**BRIEF:** The records below are to be copied exactly, with every picture left out.

Image comparison data
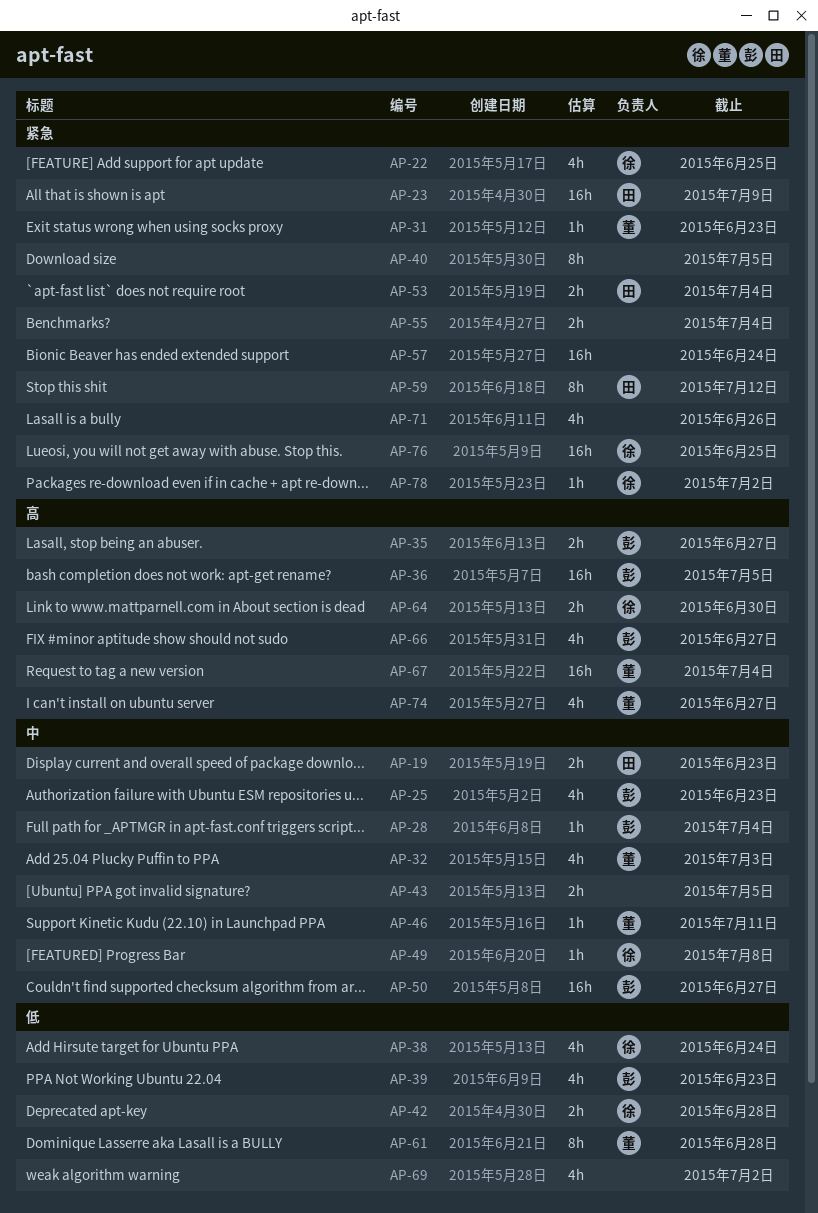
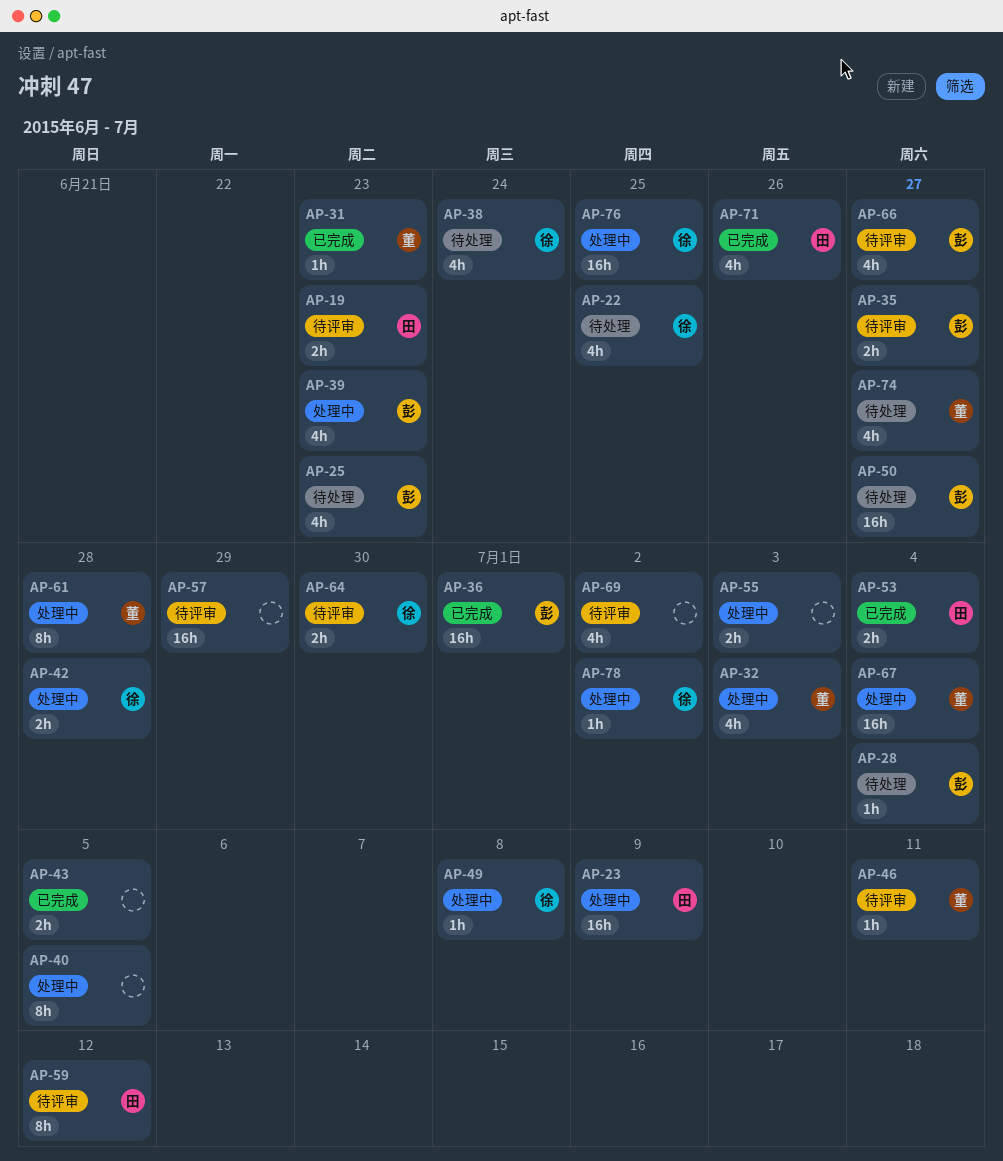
AP-36, due: Jul 5 -> Jul 1
AP-55, due: Jul 4 -> Jul 3
AP-57, due: Jun 24 -> Jun 29
AP-71, owner: none -> 田

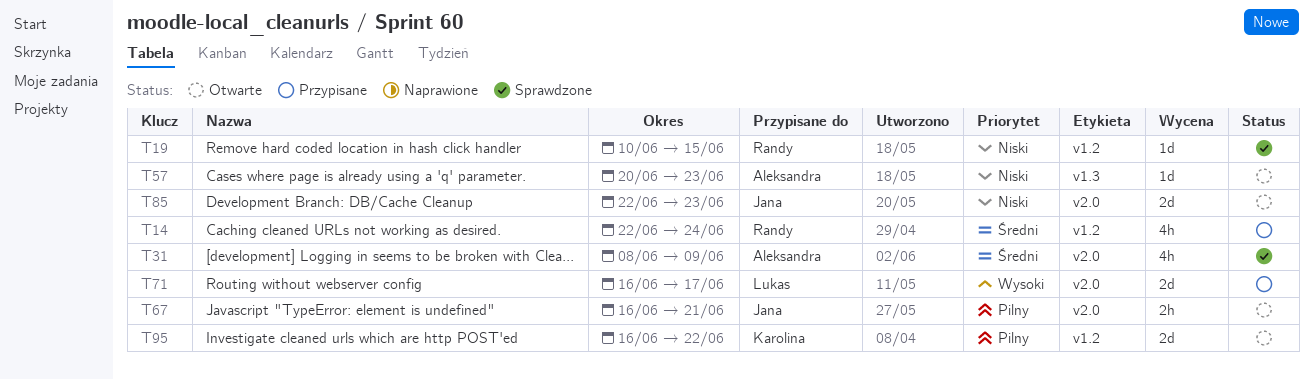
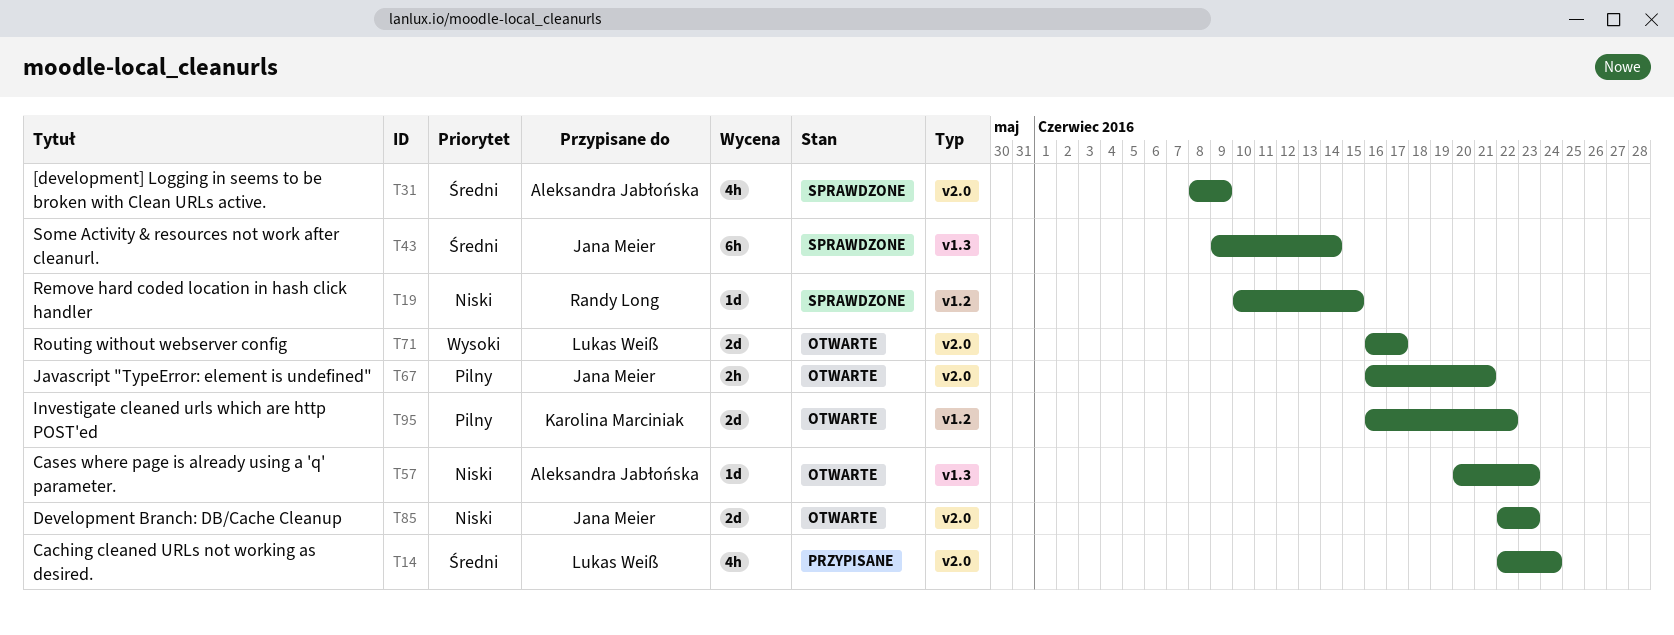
T14, owner: Randy Long -> Lukas Weiß
T14, label: v1.2 -> v2.0
T43: none -> present
T71, status: Przypisane -> Otwarte

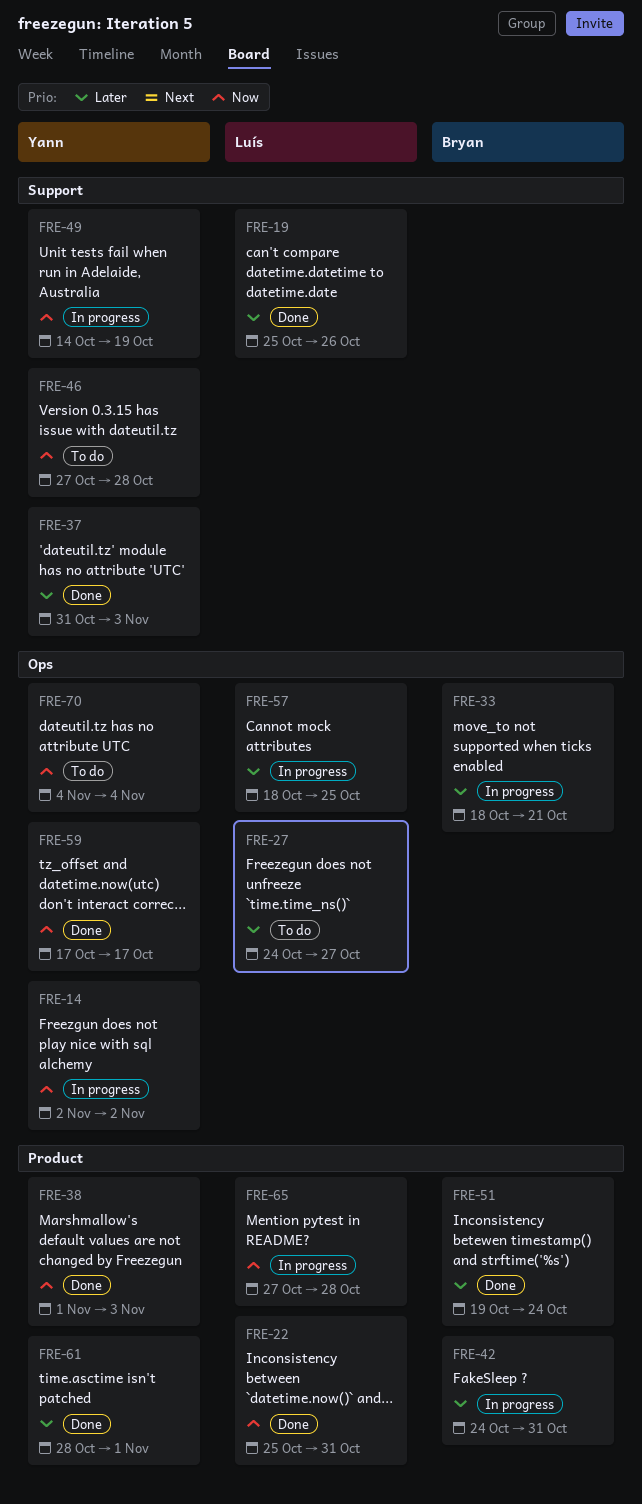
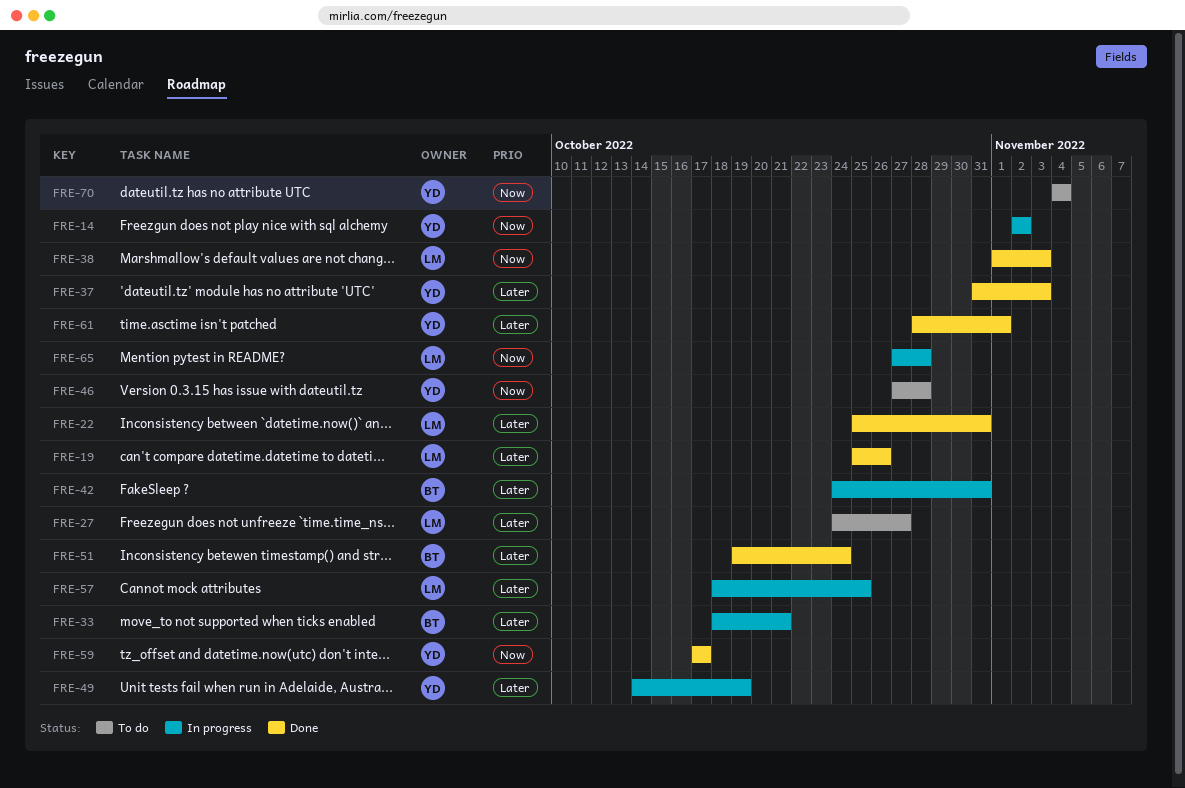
FRE-22, priority: Now -> Later
FRE-38, owner: Yann -> Luís
FRE-49, priority: Now -> Later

**RESPONSE TO THE TASK:**
AP-36, due: Jul 5 -> Jul 1
AP-55, due: Jul 4 -> Jul 3
AP-57, due: Jun 24 -> Jun 29
AP-71, owner: none -> 田

T14, owner: Randy Long -> Lukas Weiß
T14, label: v1.2 -> v2.0
T43: none -> present
T71, status: Przypisane -> Otwarte

FRE-22, priority: Now -> Later
FRE-38, owner: Yann -> Luís
FRE-49, priority: Now -> Later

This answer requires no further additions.